---- Data

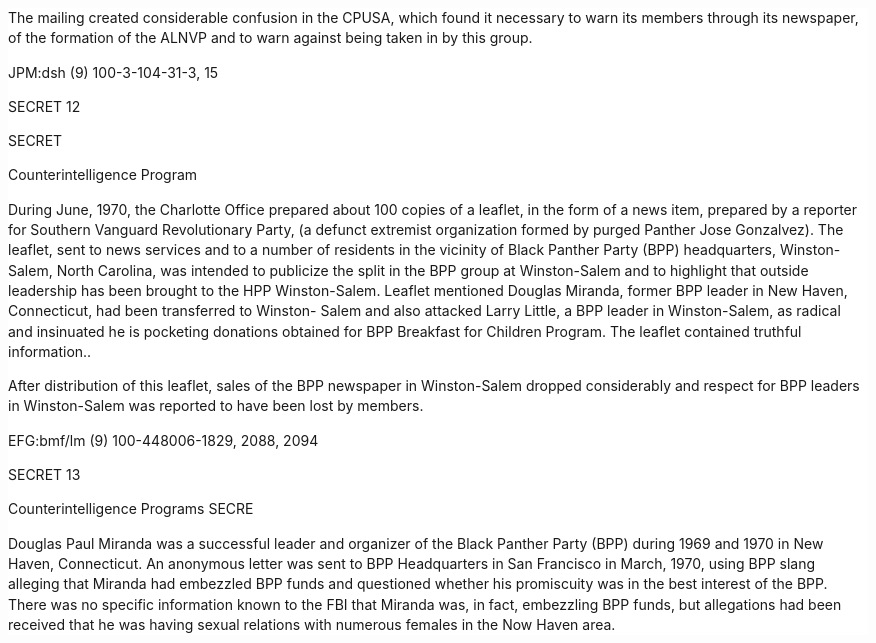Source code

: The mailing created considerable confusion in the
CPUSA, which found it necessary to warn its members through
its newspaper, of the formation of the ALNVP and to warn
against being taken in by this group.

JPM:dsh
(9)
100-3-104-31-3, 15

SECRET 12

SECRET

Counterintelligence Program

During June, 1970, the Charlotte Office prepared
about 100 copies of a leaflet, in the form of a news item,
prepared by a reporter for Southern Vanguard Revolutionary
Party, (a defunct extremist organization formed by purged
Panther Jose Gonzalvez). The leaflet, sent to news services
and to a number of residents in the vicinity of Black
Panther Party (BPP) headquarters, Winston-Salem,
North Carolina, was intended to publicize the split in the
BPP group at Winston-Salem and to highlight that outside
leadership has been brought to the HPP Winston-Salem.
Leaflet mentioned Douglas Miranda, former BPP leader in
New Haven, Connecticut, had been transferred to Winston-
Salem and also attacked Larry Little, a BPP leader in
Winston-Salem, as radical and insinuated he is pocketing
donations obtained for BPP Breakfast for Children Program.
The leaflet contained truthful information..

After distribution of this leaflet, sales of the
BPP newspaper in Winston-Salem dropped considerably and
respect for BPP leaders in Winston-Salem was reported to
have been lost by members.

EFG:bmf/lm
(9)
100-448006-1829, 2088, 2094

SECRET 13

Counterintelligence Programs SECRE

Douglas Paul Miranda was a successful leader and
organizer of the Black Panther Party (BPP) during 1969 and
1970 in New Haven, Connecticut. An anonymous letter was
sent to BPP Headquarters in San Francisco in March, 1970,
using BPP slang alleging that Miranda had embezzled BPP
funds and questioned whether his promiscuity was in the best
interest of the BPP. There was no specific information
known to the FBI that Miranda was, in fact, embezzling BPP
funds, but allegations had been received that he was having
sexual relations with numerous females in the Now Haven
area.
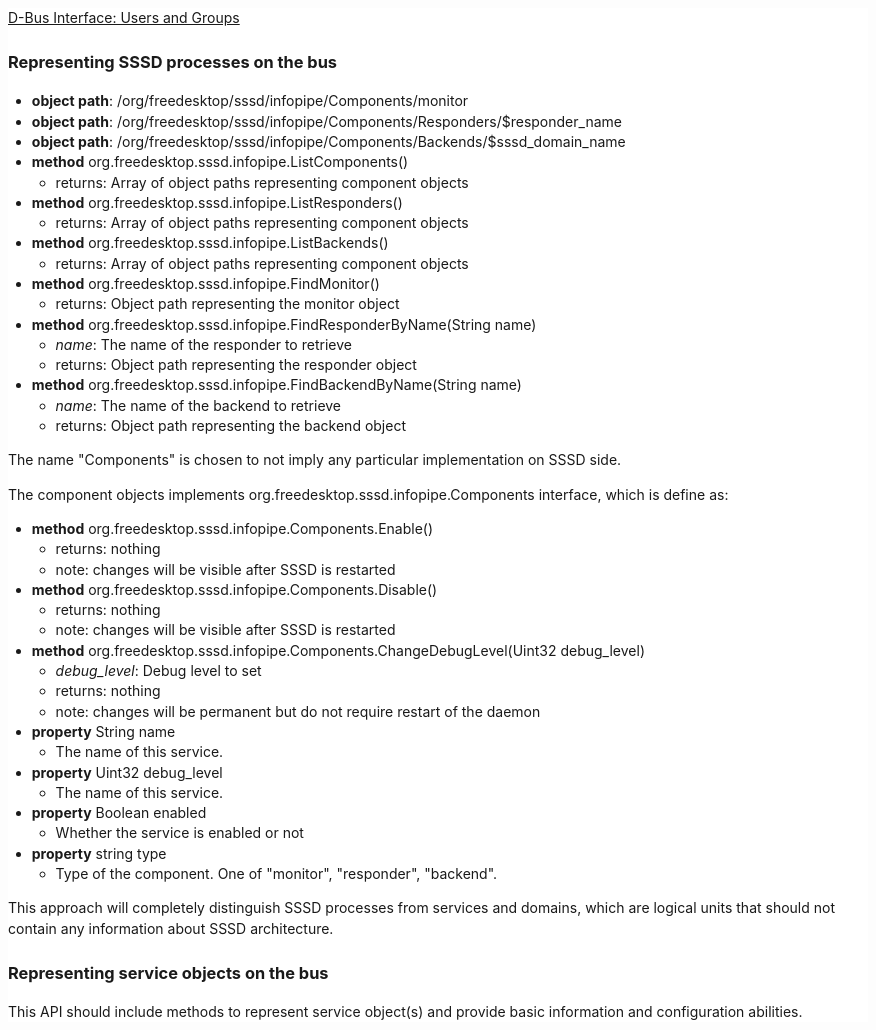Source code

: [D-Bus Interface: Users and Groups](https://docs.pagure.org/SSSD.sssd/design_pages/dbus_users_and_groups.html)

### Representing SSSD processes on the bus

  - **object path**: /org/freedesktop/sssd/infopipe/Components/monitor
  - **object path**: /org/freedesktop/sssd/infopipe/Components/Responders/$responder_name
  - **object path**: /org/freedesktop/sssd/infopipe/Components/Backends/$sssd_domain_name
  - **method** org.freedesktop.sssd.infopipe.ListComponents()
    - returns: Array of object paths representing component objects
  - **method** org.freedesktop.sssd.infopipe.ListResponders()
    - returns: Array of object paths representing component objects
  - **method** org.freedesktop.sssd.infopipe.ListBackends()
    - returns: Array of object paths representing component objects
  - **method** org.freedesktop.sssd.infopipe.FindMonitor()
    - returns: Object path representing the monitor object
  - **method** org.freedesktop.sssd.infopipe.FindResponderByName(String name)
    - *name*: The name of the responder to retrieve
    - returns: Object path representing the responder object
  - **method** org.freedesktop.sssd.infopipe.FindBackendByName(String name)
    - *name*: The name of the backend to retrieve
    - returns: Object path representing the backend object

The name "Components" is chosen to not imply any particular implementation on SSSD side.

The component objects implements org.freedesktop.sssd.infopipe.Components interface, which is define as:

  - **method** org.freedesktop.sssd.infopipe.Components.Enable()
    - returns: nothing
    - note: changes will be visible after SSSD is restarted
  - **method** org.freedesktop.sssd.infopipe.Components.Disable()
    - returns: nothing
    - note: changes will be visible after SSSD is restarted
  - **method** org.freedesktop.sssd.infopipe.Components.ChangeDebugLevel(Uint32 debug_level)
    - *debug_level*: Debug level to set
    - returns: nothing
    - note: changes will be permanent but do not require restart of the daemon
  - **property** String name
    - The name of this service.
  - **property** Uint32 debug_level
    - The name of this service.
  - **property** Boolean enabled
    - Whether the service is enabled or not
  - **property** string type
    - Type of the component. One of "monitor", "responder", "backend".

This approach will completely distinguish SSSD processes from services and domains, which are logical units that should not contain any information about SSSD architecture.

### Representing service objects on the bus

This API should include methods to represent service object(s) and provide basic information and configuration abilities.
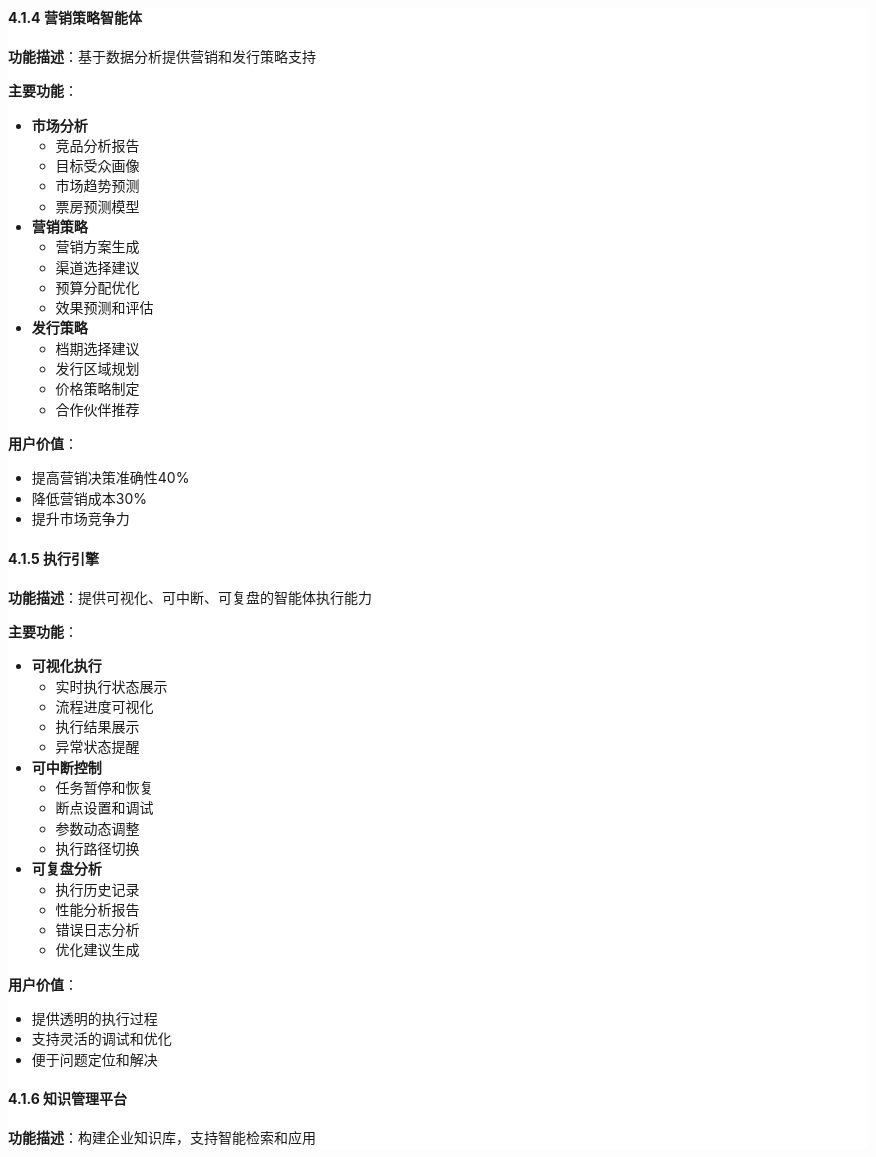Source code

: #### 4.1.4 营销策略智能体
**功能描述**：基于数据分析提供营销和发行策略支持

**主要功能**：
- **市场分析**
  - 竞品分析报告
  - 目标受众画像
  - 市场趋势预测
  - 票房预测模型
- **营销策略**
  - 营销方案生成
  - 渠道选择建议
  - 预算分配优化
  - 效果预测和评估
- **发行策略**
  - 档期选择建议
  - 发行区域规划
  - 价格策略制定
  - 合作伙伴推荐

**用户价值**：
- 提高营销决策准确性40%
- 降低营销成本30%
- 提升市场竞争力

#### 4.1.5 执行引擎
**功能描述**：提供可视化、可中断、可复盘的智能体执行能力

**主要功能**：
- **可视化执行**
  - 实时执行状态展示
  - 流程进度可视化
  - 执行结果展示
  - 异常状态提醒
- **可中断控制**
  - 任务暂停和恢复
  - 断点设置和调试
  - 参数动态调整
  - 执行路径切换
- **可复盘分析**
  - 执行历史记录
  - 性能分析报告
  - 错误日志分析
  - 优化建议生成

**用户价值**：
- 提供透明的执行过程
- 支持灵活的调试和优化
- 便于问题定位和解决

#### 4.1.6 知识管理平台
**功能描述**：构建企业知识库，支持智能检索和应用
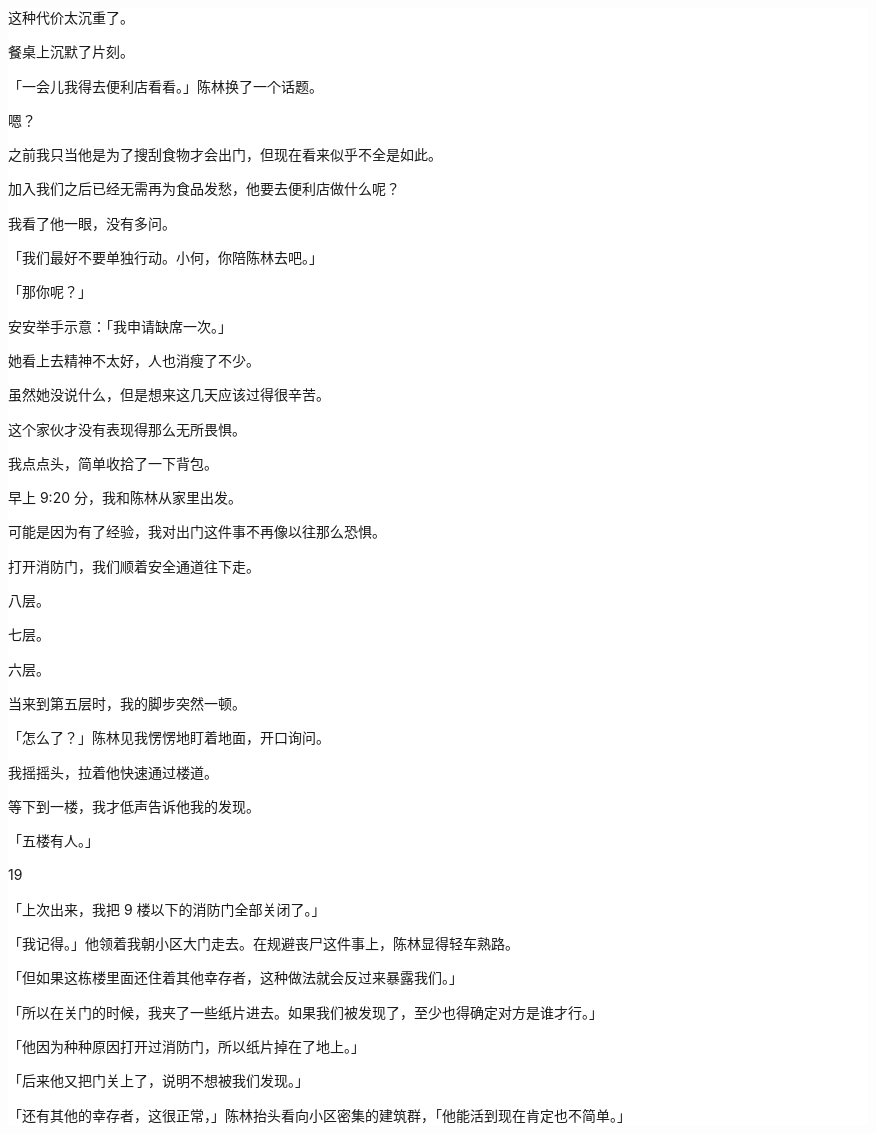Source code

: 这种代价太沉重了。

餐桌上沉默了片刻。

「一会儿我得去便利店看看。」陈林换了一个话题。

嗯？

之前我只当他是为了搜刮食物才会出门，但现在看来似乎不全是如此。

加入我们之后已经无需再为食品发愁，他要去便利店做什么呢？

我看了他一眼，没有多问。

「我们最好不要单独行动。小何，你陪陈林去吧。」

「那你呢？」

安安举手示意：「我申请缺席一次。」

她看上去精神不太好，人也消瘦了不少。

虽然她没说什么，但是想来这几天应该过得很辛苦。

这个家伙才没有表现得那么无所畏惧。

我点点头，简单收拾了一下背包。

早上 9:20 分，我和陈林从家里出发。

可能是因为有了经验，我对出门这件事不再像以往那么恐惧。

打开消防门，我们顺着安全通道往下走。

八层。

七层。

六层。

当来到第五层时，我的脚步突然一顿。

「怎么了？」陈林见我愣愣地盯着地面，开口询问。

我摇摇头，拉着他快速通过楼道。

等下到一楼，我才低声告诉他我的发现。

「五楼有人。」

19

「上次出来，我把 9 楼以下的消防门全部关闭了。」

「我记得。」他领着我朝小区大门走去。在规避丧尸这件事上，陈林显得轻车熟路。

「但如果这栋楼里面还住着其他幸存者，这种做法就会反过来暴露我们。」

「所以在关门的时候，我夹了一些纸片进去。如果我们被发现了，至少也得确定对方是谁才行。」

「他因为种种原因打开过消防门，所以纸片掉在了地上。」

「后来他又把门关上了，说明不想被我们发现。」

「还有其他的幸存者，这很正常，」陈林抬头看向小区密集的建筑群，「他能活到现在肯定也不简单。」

--------

Reproduce the rows word for word, beginning at the very start and stopping after the line that contains "100-448006-1829, 2088, 2094". Leave the pictures out of your answer.

Source code

: The mailing created considerable confusion in the
CPUSA, which found it necessary to warn its members through
its newspaper, of the formation of the ALNVP and to warn
against being taken in by this group.

JPM:dsh
(9)
100-3-104-31-3, 15

SECRET 12

SECRET

Counterintelligence Program

During June, 1970, the Charlotte Office prepared
about 100 copies of a leaflet, in the form of a news item,
prepared by a reporter for Southern Vanguard Revolutionary
Party, (a defunct extremist organization formed by purged
Panther Jose Gonzalvez). The leaflet, sent to news services
and to a number of residents in the vicinity of Black
Panther Party (BPP) headquarters, Winston-Salem,
North Carolina, was intended to publicize the split in the
BPP group at Winston-Salem and to highlight that outside
leadership has been brought to the HPP Winston-Salem.
Leaflet mentioned Douglas Miranda, former BPP leader in
New Haven, Connecticut, had been transferred to Winston-
Salem and also attacked Larry Little, a BPP leader in
Winston-Salem, as radical and insinuated he is pocketing
donations obtained for BPP Breakfast for Children Program.
The leaflet contained truthful information..

After distribution of this leaflet, sales of the
BPP newspaper in Winston-Salem dropped considerably and
respect for BPP leaders in Winston-Salem was reported to
have been lost by members.

EFG:bmf/lm
(9)
100-448006-1829, 2088, 2094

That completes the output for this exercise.